Msg#: 4441563 posted 12:01 pm on Apr 17, 2012 (gmt 0)

@philbish That is pretty cool, your picture has given me some ideas to setup my warehouse once I get larger.

I had the same issue happen with smaller products, so I put them in organza bags.

According to our scale, the product was in the box. But you @philbish and @jecasc it is possible she is not noticing it. She ordered another similar product and we kinda tape them together.

I have already arranged for a replacement to be sent to her.

jwolthuis

WebmasterWorld Senior Member 5+ Year Member



 
Msg#: 4441563 posted 1:11 pm on Apr 17, 2012 (gmt 0)

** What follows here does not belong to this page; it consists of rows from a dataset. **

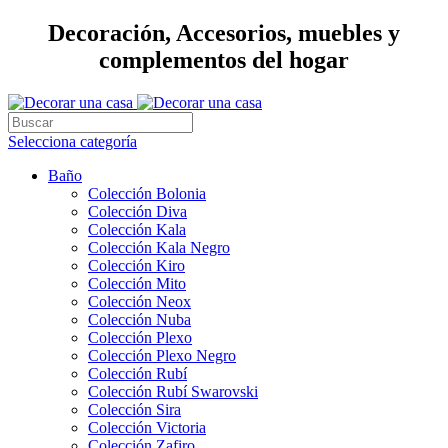
Decoración, Accesorios, muebles y
complementos del hogar
Selecciona categoría
Baño
Colección Bolonia
Colección Diva
Colección Kala
Colección Kala Negro
Colección Kiro
Colección Mito
Colección Neox
Colección Nuba
Colección Plexo
Colección Plexo Negro
Colección Rubí
Colección Rubí Swarovski
Colección Sira
Colección Victoria
Colección Zafiro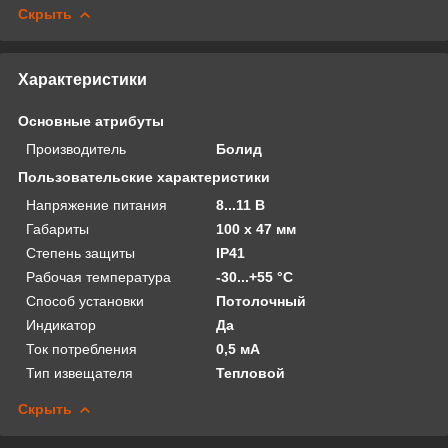
Скрыть
Характеристики
Основные атрибуты
Производитель
Болид
Пользовательские характеристики
Напряжение питания
8...11 В
Габариты
100 х 47 мм
Степень защиты
IP41
Рабочая температура
-30...+55 °С
Способ установки
Потолочный
Индикатор
Да
Ток потребления
0,5 мА
Тип извещателя
Тепловой
Скрыть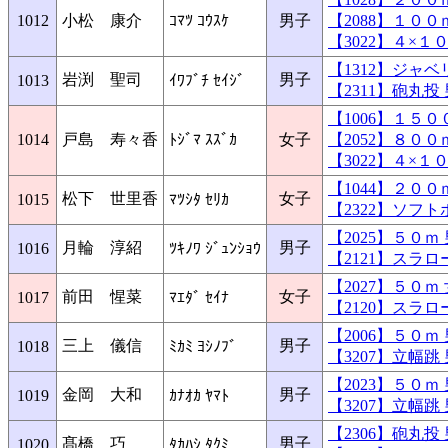
1012
小松 康介
ｺﾏﾂ ｺｳｽｹ
男子
【2088】１０
【3022】４×
【1312】ジャ
岩渕 聖司
男子
1013
ｲﾜﾌﾞﾁ ｾｲｼﾞ
【2311】砲丸
【1006】１５
1014
戸島 寿々香
ﾄｼﾞﾏ ｽｽﾞｶ
女子
【2052】８０
【3022】４×
【1044】２０
松下 世里香
女子
1015
ﾏﾂｼﾀ ｾﾘｶ
【2322】ソフ
【2025】５０
月輪 淳紹
男子
1016
ﾂｷﾉﾜ ｼﾞｭﾝｼｮｳ
【2121】スラ
【2027】５０
前田 惺菜
女子
1017
ﾏｴﾀﾞ ｾｲﾅ
【2120】スラ
【2006】５０
三上 儀信
男子
1018
ﾐｶﾐ ﾖｼﾉﾌﾞ
【3207】立幅
【2023】５０
金岡 大和
男子
1019
ｶﾅｵｶ ﾔﾏﾄ
【3207】立幅
【2306】砲丸
髙橋 巧
男子
1020
ﾀｶﾊｼ ﾀｸﾐ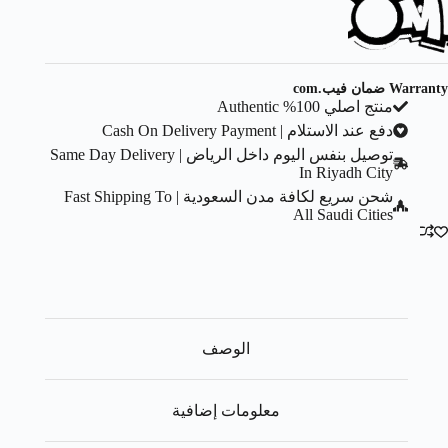
Warranty ضمان فيب.com
منتج اصلي 100% Authentic
دفع عند الاستلام | Cash On Delivery Payment
توصيل بنفس اليوم داخل الرياض | Same Day Delivery
In Riyadh City
شحن سريع لكافة مدن السعودية | Fast Shipping To
All Saudi Cities
الوصف
معلومات إضافية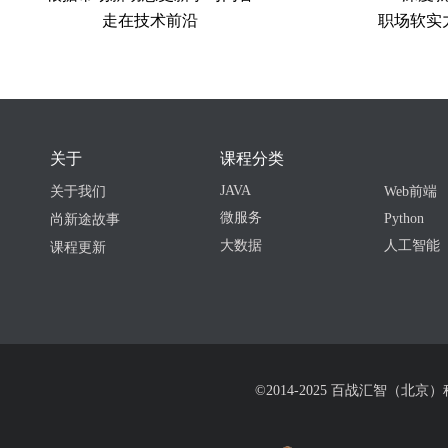
走在技术前沿
职场软实
关于
课程分类
JAVA
关于我们
Web前端
微服务
Python
尚新途故事
大数据
人工智能
课程更新
©2014-2025 百战汇智（北京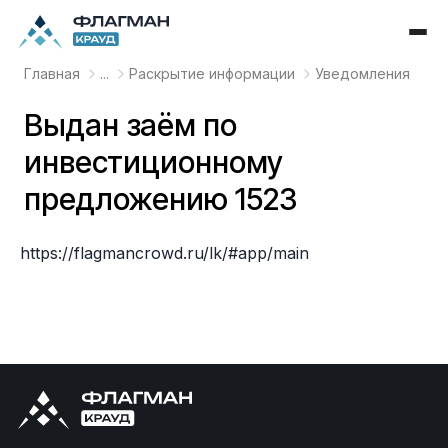
Главная
...
Раскрытие информации
Уведомления
Выдан заём по
инвестиционному
предложению 1523
https://flagmancrowd.ru/lk/#app/main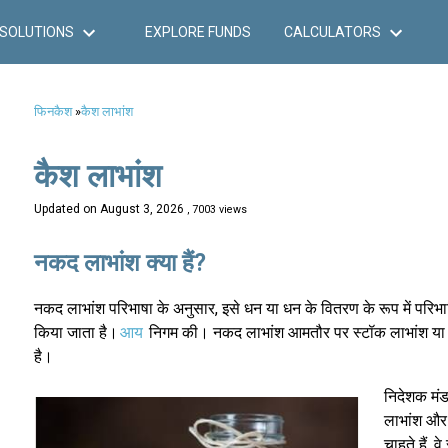
SOLUTIONS
EXPLORE FUNDS
CALCULATORS
फिनकैश
»
कैश लाभांश
कैश लाभांश
Updated on
August 3, 2026
, 7003 views
नकद लाभांश क्या हैं?
नकद लाभांश परिभाषा के अनुसार, इसे धन या धन के वितरण के रूप में परिभाष
किया जाता है।
आय
निगम की। नकद लाभांश आमतौर पर स्टॉक लाभांश या किसी 
है।
निदेशक मंड
लाभांश और
चाहते हैं,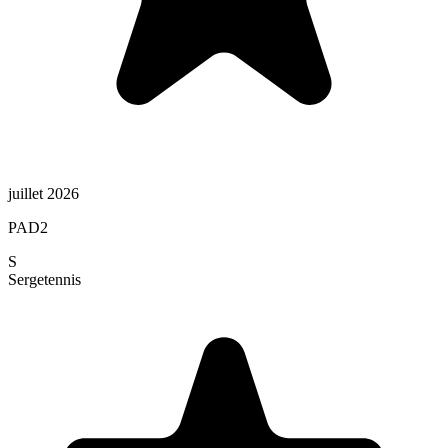
juillet 2026
PAD2
S
Serge
tennis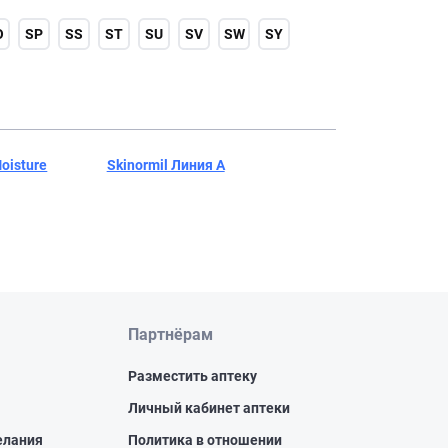
O
SP
SS
ST
SU
SV
SW
SY
oisture
Skinormil Линия А
Партнёрам
Разместить аптеку
Личный кабинет аптеки
елания
Политика в отношении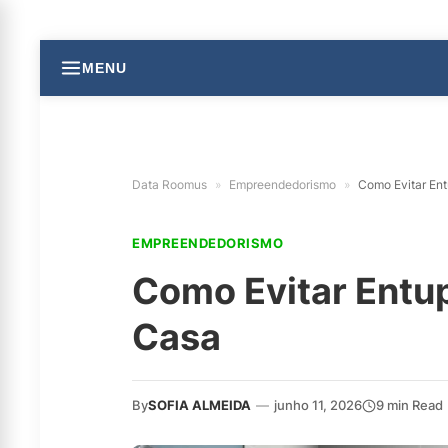
MENU
Data Roomus
»
Empreendedorismo
»
Como Evitar Ent
EMPREENDEDORISMO
Como Evitar Entup
Casa
By
SOFIA ALMEIDA
—
junho 11, 2026
9 min Read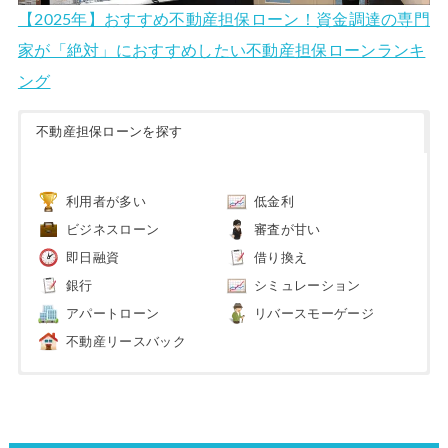
【2025年】おすすめ不動産担保ローン！資金調達の専門
家が「絶対」におすすめしたい不動産担保ローンランキ
ング
不動産担保ローンを探す
利用者が多い
低金利
ビジネスローン
審査が甘い
即日融資
借り換え
銀行
シミュレーション
アパートローン
リバースモーゲージ
不動産リースバック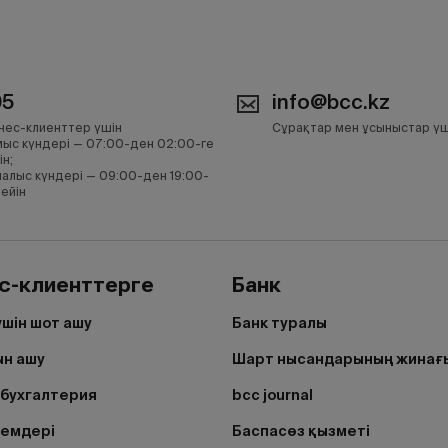
05
info@bcc.kz
нес-клиенттер үшін
Сұрақтар мен ұсыныстар үш
ыс күндері — 07:00-ден 02:00-ге
ін;
алыс күндері — 09:00-ден 19:00-
дейін
с-клиенттерге
Банк
үшін шот ашу
Банк туралы
н ашу
Шарт нысандарының жинағ
бухгалтерия
bcc journal
лемдері
Баспасөз қызметі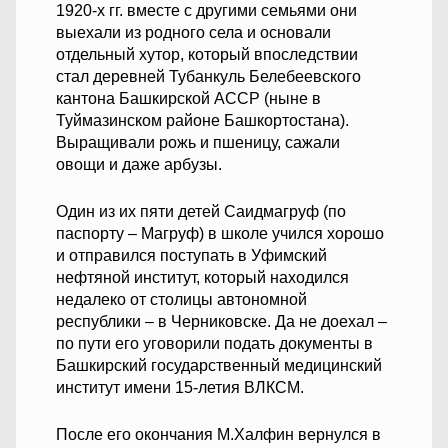
1920-х гг. вместе с другими семьями они
выехали из родного села и основали
отдельный хутор, который впоследствии
стал деревней Тубанкуль Белебеевского
кантона Башкирской АССР (ныне в
Туймазинском районе Башкортостана).
Выращивали рожь и пшеницу, сажали
овощи и даже арбузы.
Один из их пяти детей Саидмагруф (по
паспорту – Магруф) в школе учился хорошо
и отправился поступать в Уфимский
нефтяной институт, который находился
недалеко от столицы автономной
республики – в Черниковске. Да не доехал –
по пути его уговорили подать документы в
Башкирский государственный медицинский
институт имени 15-летия ВЛКСМ.
После его окончания М.Халфин вернулся в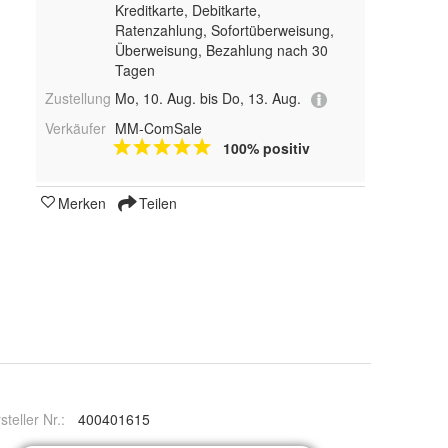
Kreditkarte, Debitkarte,
Ratenzahlung, Sofortüberweisung,
Überweisung, Bezahlung nach 30
Tagen
Zustellung
Mo, 10. Aug. bis Do, 13. Aug.
Verkäufer
MM-ComSale
100% positiv
Merken
Teilen
steller Nr.:
400401615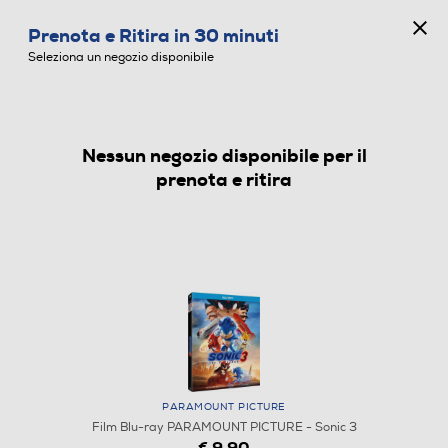
CONCORSO ANNIVERSARIO
Prenota e Ritira in 30 minuti
0
Seleziona un negozio disponibile
Nessun negozio disponibile per il
FILM BLU-RAY
prenota e ritira
PARAMOUNT PICTURE
Film Blu-ray PARAMOUNT PICTURE - Sonic 3
€ 9,90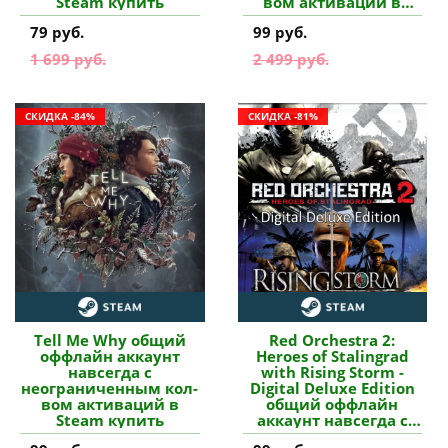
Steam купить
вом активаций в
Steam купить
79 руб.
99 руб.
1 699 руб.
2 499 руб.
СКИДКА -84%
СКИДКА -81%
Tell Me Why общий
Red Orchestra 2:
оффлайн аккаунт
Heroes of Stalingrad
навсегда с
with Rising Storm -
неограниченным кол-
Digital Deluxe Edition
вом активаций в
общий оффлайн
Steam купить
аккаунт навсегда с
неограниченным кол-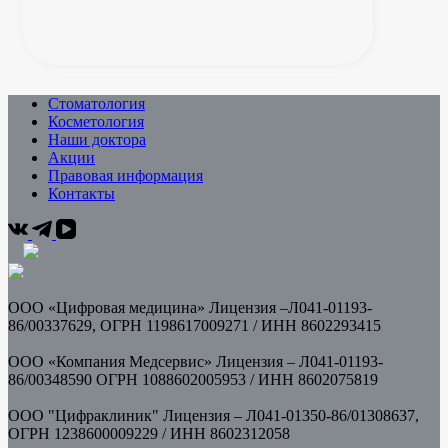
Стоматология
Косметология
Наши доктора
Акции
Правовая информация
Контакты
ООО «Цифровая медицина» Лицензия –Л041-01193-
86/00337629, ОГРН 1198617009271 / ИНН
8602293415
ООО «Компания Медсервис» Лицензия – Л041-01193-
86/00348590 ОГРН 1088602005953 /
ИНН 8602075819
ООО "Цифраклиник" Лицензия – Л041-01350-86/01308637,
ОГРН 1238600009229 / ИНН 8602312058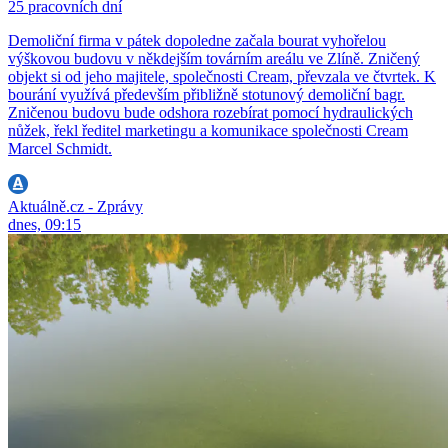
25 pracovních dní
Demoliční firma v pátek dopoledne začala bourat vyhořelou
výškovou budovu v někdejším továrním areálu ve Zlíně. Zničený
objekt si od jeho majitele, společnosti Cream, převzala ve čtvrtek. K
bourání využívá především přibližně stotunový demoliční bagr.
Zničenou budovu bude odshora rozebírat pomocí hydraulických
nůžek, řekl ředitel marketingu a komunikace společnosti Cream
Marcel Schmidt.
Aktuálně.cz - Zprávy
dnes, 09:15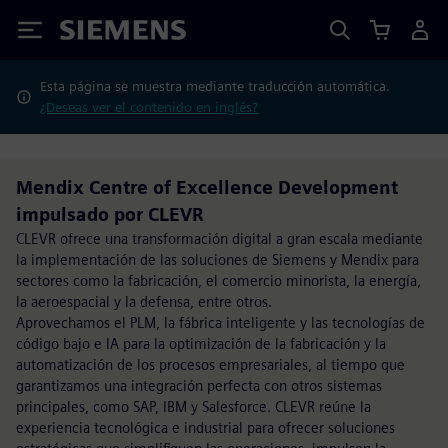
Siemens
Esta página se muestra mediante traducción automática.
¿Deseas ver el contenido en inglés?
Mendix Centre of Excellence Development
impulsado por CLEVR
CLEVR ofrece una transformación digital a gran escala mediante
la implementación de las soluciones de Siemens y Mendix para
sectores como la fabricación, el comercio minorista, la energía,
la aeroespacial y la defensa, entre otros.
Aprovechamos el PLM, la fábrica inteligente y las tecnologías de
código bajo e IA para la optimización de la fabricación y la
automatización de los procesos empresariales, al tiempo que
garantizamos una integración perfecta con otros sistemas
principales, como SAP, IBM y Salesforce. CLEVR reúne la
experiencia tecnológica e industrial para ofrecer soluciones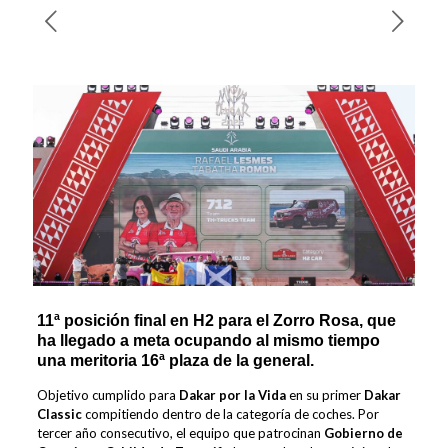
11ª posición final en H2 para el Zorro Rosa, que
ha llegado a meta ocupando al mismo tiempo
una meritoria 16ª plaza de la general.
Objetivo cumplido para
Dakar por la Vida
en su primer
Dakar
Classic
compitiendo dentro de la categoría de coches. Por
tercer año consecutivo, el equipo que patrocinan
Gobierno de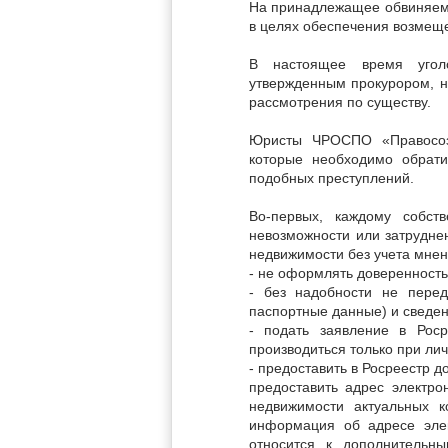
На принадлежащее обвиняемы
в целях обеспечения возмещ
В настоящее время угол
утвержденным прокурором, н
рассмотрения по существу.
Юристы ЧРОСПО «Правосоз
которые необходимо обрати
подобных преступлений.
Во-первых, каждому собст
невозможности или затрудне
недвижимости без учета мнен
- не оформлять доверенность
- без надобности не пере
паспортные данные) и сведен
- подать заявление в Рос
производиться только при лич
- предоставить в Росреестр д
предоставить адрес электро
недвижимости актуальных к
информация об адресе элек
относится к дополнительн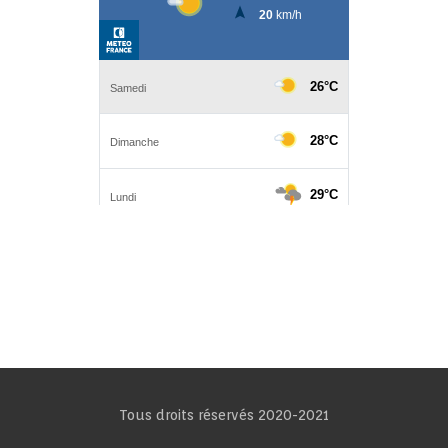
Tous droits réservés 2020-2021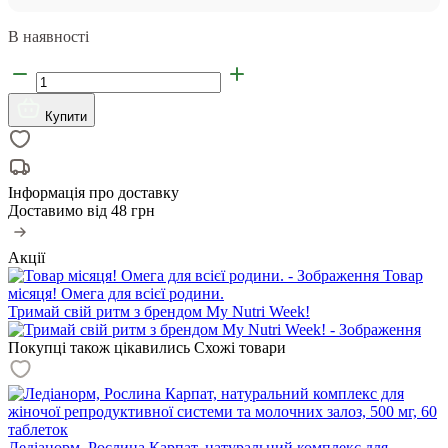
В наявності
Купити
Інформація про доставку
Доставимо від
48 грн
Акції
Товар
місяця! Омега для всієї родини.
Тримай свій ритм з брендом My Nutri Week!
Покупці також цікавились
Схожі товари
Ледіанорм, Рослина Карпат, натуральний комплекс для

Each item is scanned during the packing process. So it is close to impossible to forget an item or ship a wrong item.


We scan items also, but it requires a couple of things:

(1) items are serialized, not just barcoded. Each object needs a unique identity, otherwise packers can double-scan a single item (like they do at Walmart checkout, when you have six of something). Simply scanning a UPC provides zero proof that two widgets got packed, instead of one.

(2) Your stockers must apply the correct serialized barcodes to the correct items in the first place. If a "large" sticker is applied to a "small" widget, it will pass as a large widget when it's packed. A scanner removes all liablility from the packer for incorrect items with correct barcodes.

We've all received something in the mail that was incorrect, and we all understand the importance of great customer service to right a wrong.

But most of my customers have little to no order-history with me, and I cannot afford to roll over and treat an order from a crook as "cost of doing business". Especially when they claim to have not received a 5-lb widget contained in a 6-lb box.

We deal with order issues in a professional and polite manner, but techniques such as weight-itemization, item-serialization, and UV ink markings have to be utilized when you transact business via mail. It's totally different than running a store in the mall.

jrockfl



 
Msg#: 4441563 posted 1:35 pm on Apr 17, 2012 (gmt 0)

@jwolthuis
So are they claiming you sent them an empty box?

ssgumby

5+ Year Member



 
Msg#: 4441563 posted 3:46 pm on Apr 17, 2012 (gmt 0)

All of our products have bar codes per the manufacturer. We scan each item on the order, the packager cannot (easily) print a shipping label until the order registers as scanned. Implementing this system took us from lots (dont have numbers with me) of messed up orders to next to none. We occasionally have a customer screw up, but that is almost always attributed to an incorrect UPC in our system and is very, very rare.

jwolthuis

WebmasterWorld Senior Member 5+ Year Member



 
Msg#: 4441563 posted 7:19 pm on Apr 17, 2012 (gmt 0)

@jrockfl
In *that* particular case, they did. It was a cheap regional rate box that had split during shipping. They received an empty box, and the contents probably went into a bin at the sorting facility.

But my point was that shortage claims should be investigated in a polite and professional manner. I think you can have top-notch personal customer service *and* fraud prevention too. I just got the sense that some posters felt that they were mutually-exclusive; that you can't provide excellent support if you're worrying about $20 losses. I disagree.